L’orientation des portes du Temple définissent-elles le parcours rituel de la fuite d’Hiram cherchant à échapper aux mauvais compagnons ?
Parce que les conjurés bloquent 3 portes, cela signifie qu’il n’y en avait pas d’autres. En effet le Temple avait trois portes (aucune à l’occident).
Tous les rituels disent cela, mais ensuite le parcours d’Hiram cherchant à échapper à ses poursuivants n’est plus le même selon les Rites. Par exemple : son le trajet commence, selon le REAA, au sud puisqu’il est écrit : «ayant terminé son inspection des travaux du jour, Hiram allait se retirer par la porte du Midi» puis il se dirige vers la porte d’occident [?]. Mais au Rite Ancien et Primitif de Memphis-Misraïm comme au Rite Opératif de Salomon: sa visite terminée, Hiram sortit de la Chambre du Milieu et se dirigea vers la porte d’occident [?], puis continua vers la porte du nord.

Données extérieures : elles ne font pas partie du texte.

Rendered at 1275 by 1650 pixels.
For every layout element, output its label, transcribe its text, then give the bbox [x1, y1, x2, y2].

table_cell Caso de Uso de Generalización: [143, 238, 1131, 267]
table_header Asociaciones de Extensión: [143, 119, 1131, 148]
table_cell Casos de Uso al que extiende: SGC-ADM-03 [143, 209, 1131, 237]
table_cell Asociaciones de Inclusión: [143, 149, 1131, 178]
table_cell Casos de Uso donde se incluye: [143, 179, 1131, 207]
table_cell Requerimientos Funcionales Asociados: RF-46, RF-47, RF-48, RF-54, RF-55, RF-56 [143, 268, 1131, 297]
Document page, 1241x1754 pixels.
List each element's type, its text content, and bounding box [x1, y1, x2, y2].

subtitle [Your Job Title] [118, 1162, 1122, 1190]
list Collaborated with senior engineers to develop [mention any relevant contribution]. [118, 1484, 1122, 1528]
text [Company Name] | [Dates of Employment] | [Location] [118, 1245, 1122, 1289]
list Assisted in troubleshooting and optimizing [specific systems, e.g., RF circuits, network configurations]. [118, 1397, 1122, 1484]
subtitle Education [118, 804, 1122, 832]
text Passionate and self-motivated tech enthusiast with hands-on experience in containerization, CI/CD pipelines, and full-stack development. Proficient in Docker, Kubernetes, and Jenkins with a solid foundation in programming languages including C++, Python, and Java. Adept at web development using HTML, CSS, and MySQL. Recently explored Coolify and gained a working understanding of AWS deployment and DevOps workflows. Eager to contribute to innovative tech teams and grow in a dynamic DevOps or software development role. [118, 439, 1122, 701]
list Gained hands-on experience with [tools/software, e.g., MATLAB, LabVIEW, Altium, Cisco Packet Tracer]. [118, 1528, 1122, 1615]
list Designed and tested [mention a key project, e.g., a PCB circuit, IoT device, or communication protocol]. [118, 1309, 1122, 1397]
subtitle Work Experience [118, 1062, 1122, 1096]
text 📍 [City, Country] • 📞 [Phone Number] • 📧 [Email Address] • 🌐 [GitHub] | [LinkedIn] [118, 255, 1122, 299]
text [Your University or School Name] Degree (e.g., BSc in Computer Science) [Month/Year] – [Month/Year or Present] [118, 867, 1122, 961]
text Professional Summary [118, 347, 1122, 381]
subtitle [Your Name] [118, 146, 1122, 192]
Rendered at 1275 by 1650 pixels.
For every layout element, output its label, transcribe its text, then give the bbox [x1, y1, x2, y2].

Au Rite Écossais Primitif, Occident [?], Midi et Orient est le trajet d’Hiram. Au Style Émulation, ils [les mauvais compagnons] s’embusquèrent respectivement aux entrées ménagées à l’est, au nord et au sud du Temple, où notre Maître s’était retiré pour faire ses dévotions au Très Haut, ainsi qu’il y était accoutumé à l’heure de midi ; le premier coup est porté au sud, puis le Maître se dirige vers la porte du nord et reçoit le dernier coup à l’est.
Le trajet se finit toujours à l’Orient de la chambre funèbre de la loge. La narration du meurtre ne se rapporte donc pas toujours à l’orientation du Temple de Salomon, mais plutôt à celle la loge où se joue l’époptie.
Lorsqu’ils indiquent une orientation, les points cardinaux ont une valeur adjectivale. Ils doivent être écrits avec une minuscule. Lorsqu’ils permettent de parler d’une région déterminée, d’un lieu, d’une entité politique, les points cardinaux doivent être écrits avec une majuscule.